Il corallo no
Così Fini ha rovinato una festa con toni e colori (quasi) perfetti
La luce del tramonto è perfetta nei comizi, tutti diventano più belli perché le abbronzature mattonate sfumano in una nuance più romantica, da tè nel deserto: Gianfranco Fini a Mirabello, in piedi sul palco con lo sguardo fiero, la voce ferma, evocava tempeste di sabbia, tormenti amorosi e notti stellate.
La luce del tramonto è perfetta nei comizi, tutti diventano più belli perché le abbronzature mattonate sfumano in una nuance più romantica, da tè nel deserto: Gianfranco Fini a Mirabello, in piedi sul palco con lo sguardo fiero, la voce ferma, evocava tempeste di sabbia, tormenti amorosi e notti stellate. Lo scenario era sentimentale (con vecchi signori tremanti e commossi), la citazione di Ezra Pound (sull'uomo che, se non lotta per le proprie idee, o non valgono nulla le idee o non vale nulla lui) era già stata utilizzata da Fini molte volte e infondeva coraggio: è stato un tramonto di rivincita e di costruzione di un eroe solitario, qualche foglietto di appunti scritti a mano ma lo sguardo sempre alto e incurante delle zanzare (a Mirabello a quell'ora sono cattivissime), gli occhi che abbracciano il popolo di destra, quello che ama sentirsi sempre solo contro tutti.
La cravatta regimental con la riga color corallo ha rovinato tutto. Non si possono dire cose serie, anche rabbiose, sulla fine del Pdl, sul principio di libertà, sul dissenso politico, sul regime stalinista e addirittura sulla “lapidazione di tipo islamico” (per fortuna Sakineh non ha potuto ascoltare il paragone fra le proprie sventure e quelle della famiglia di Fini) con un cravattone da agenzia immobiliare, non si può essere accolti dai giornali antiberlusconiani come un salvatore della politica e un idolo della sinistra con un nodo così largo, con il collo della camicia alto, con quei gemelli ai polsi.
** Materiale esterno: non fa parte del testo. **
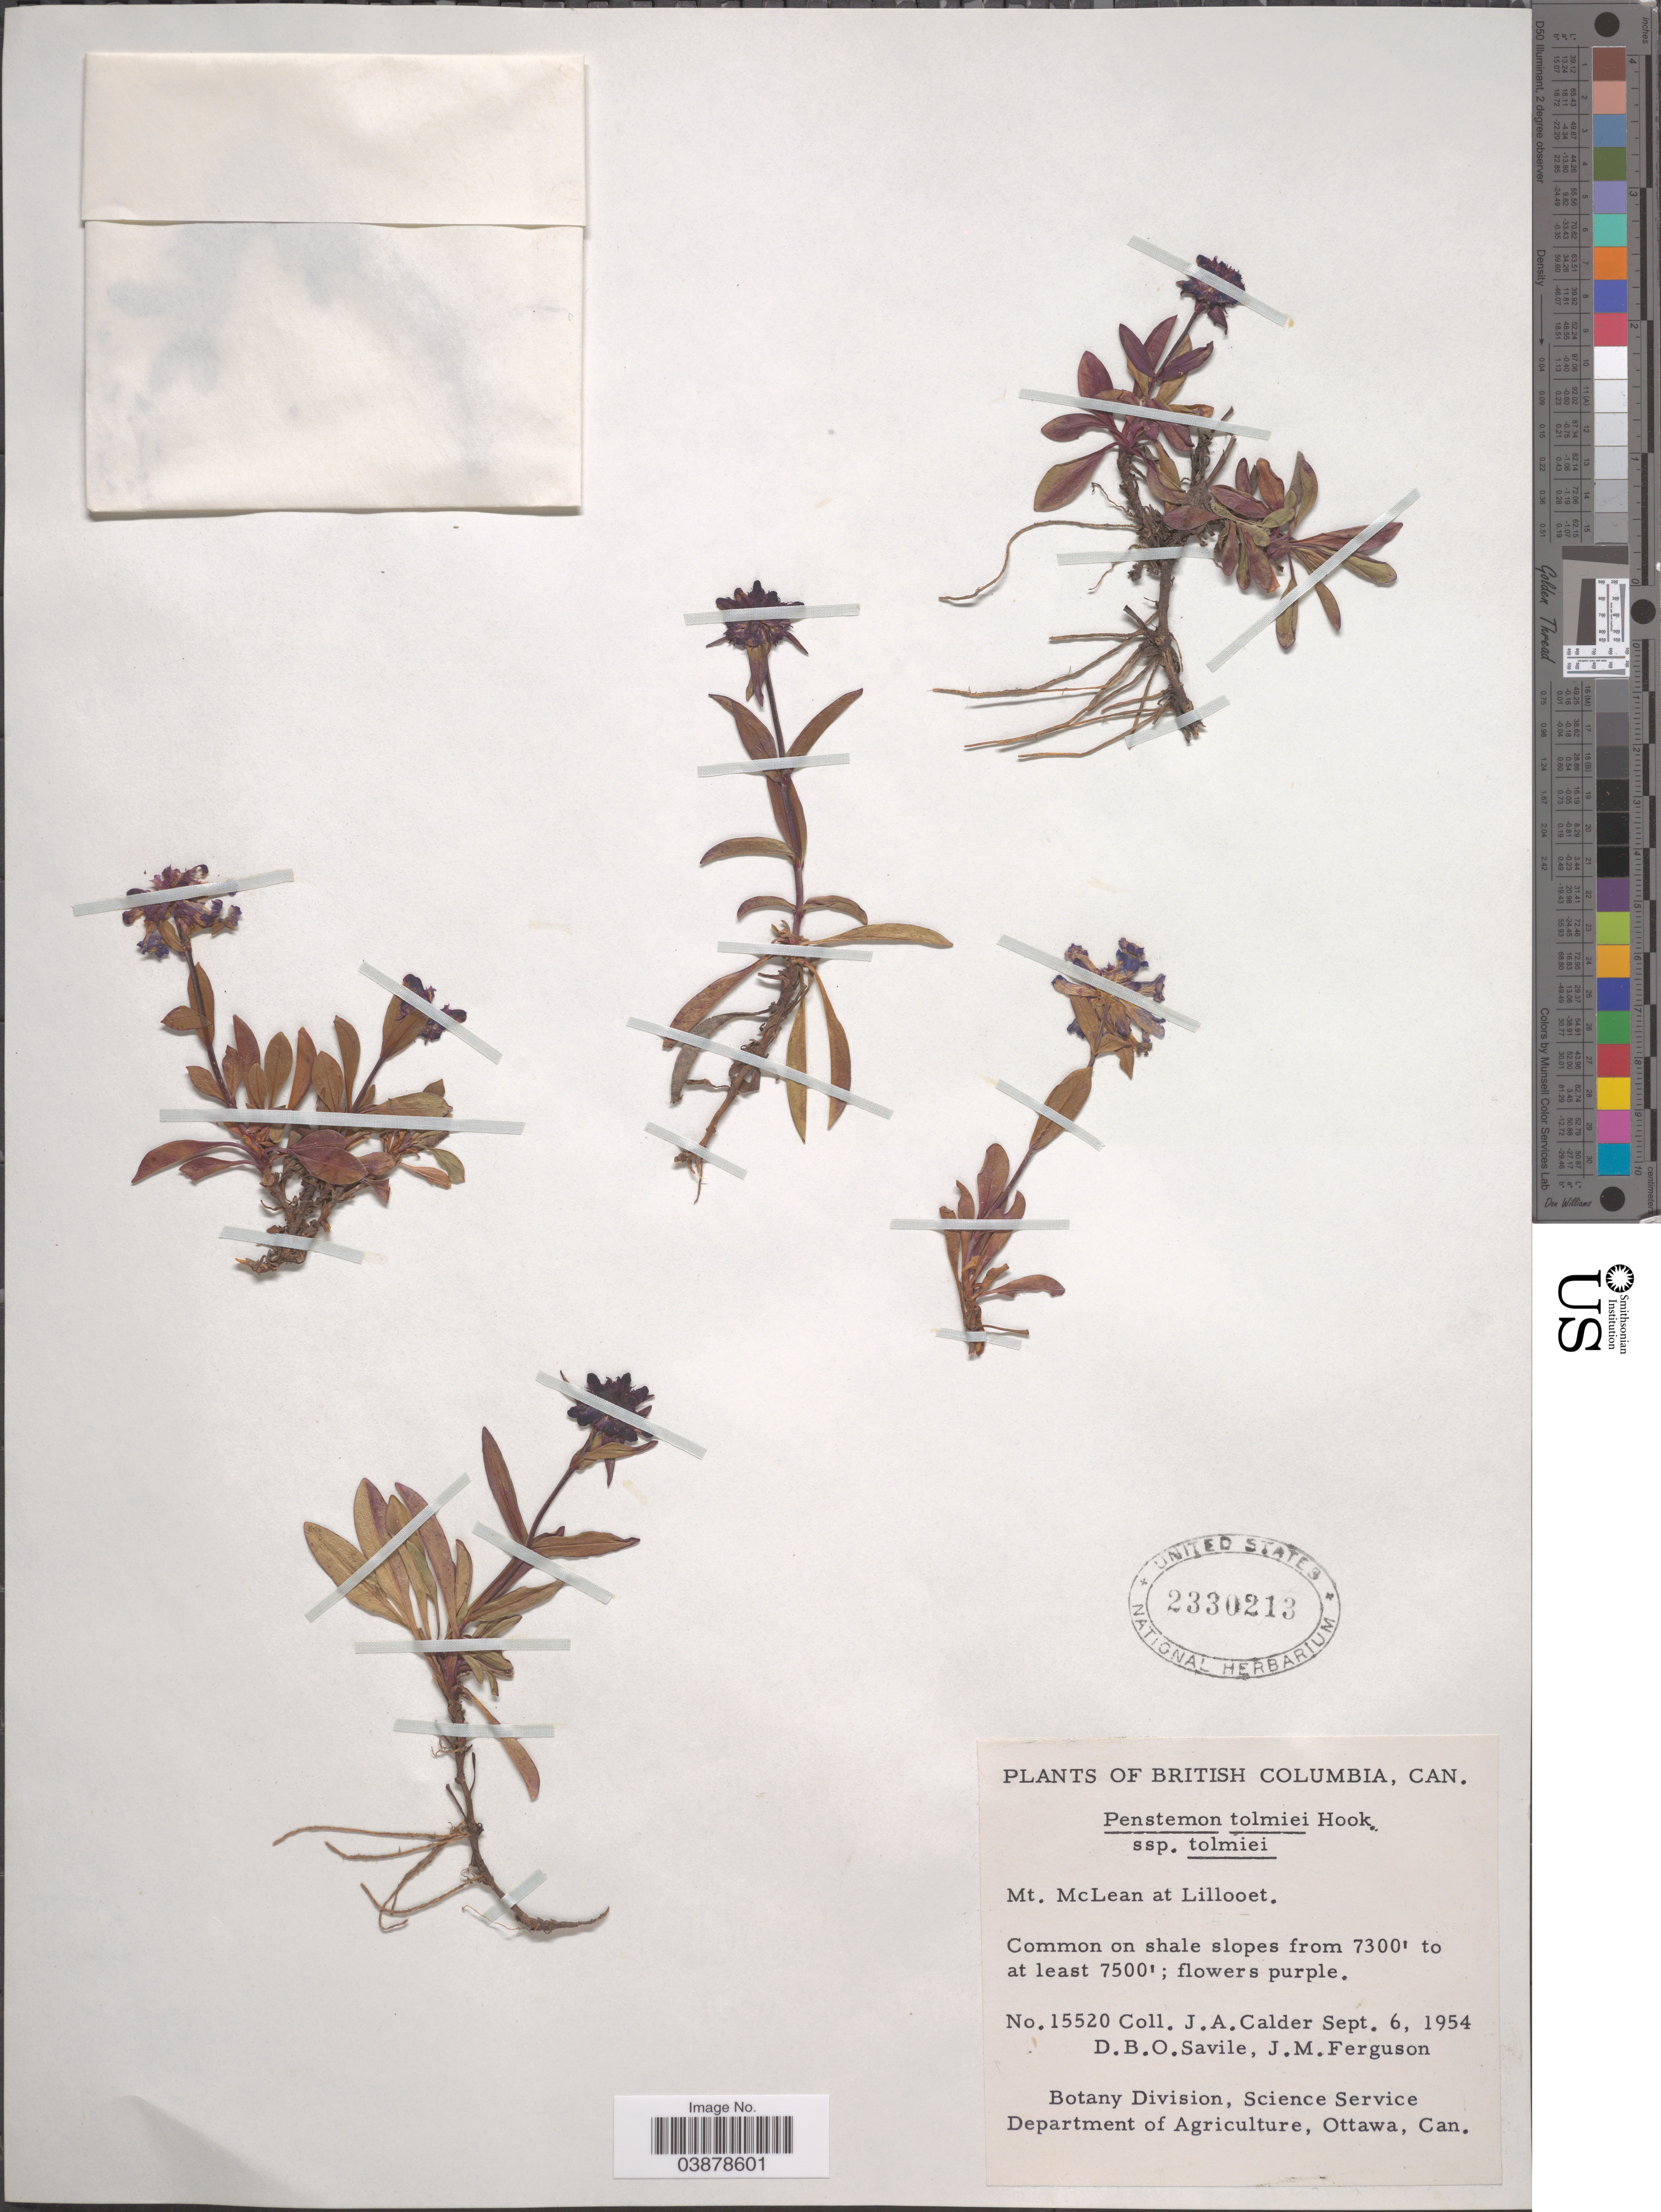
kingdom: Plantae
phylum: Tracheophyta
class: Magnoliopsida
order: Lamiales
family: Plantaginaceae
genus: Penstemon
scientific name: Penstemon tolmiei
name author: Hook.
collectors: J. A. Calder, D. Savile & J. M. Ferguson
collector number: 15520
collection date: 1954-09-06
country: Canada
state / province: British Columbia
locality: Mt. McLean at Lillooet. On shale slopes.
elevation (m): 2225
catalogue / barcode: US 2330213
Quando si parla da eroe (criticando anche tutto il resto: i telegiornali, i tagli, Gheddafi, la Lega, la scuola) bisognerebbe anche vestirsi da eroe, un po' stazzonato per le notti insonni, un po' pallido e non con il volto da “Natale sul Nilo” (Alessandra Longo su Repubblica ha scritto, estasiata, che “Adolfo Urso non sembra più lui, la camicia di lino fuori dai pantaloni. Per non dire di Andrea Ronchi”: sono usciti miracolosamente dalla tradizionale classificazione di bruti picchiatori a un comizio di missini e hanno acquistato la dignità di esseri umani a cui si può perfino accostare la parola “lino”). La presentabilità sociale del leader solitario, “stanco ma felice” perché ha fatto quel che era giusto fare è raggiunta, nonostante il cognato, ma il cammino estetico è ancora lungo, però il bacio lanciato dal palco al tramonto è stato efficace, ha sigillato un'unione profonda e non soltanto amorosa, e Elisabetta Tulliani, seduta di fronte a lui, era altrettanto intensa, orgogliosa, commossa, ma sempre troppo biondo paglierino.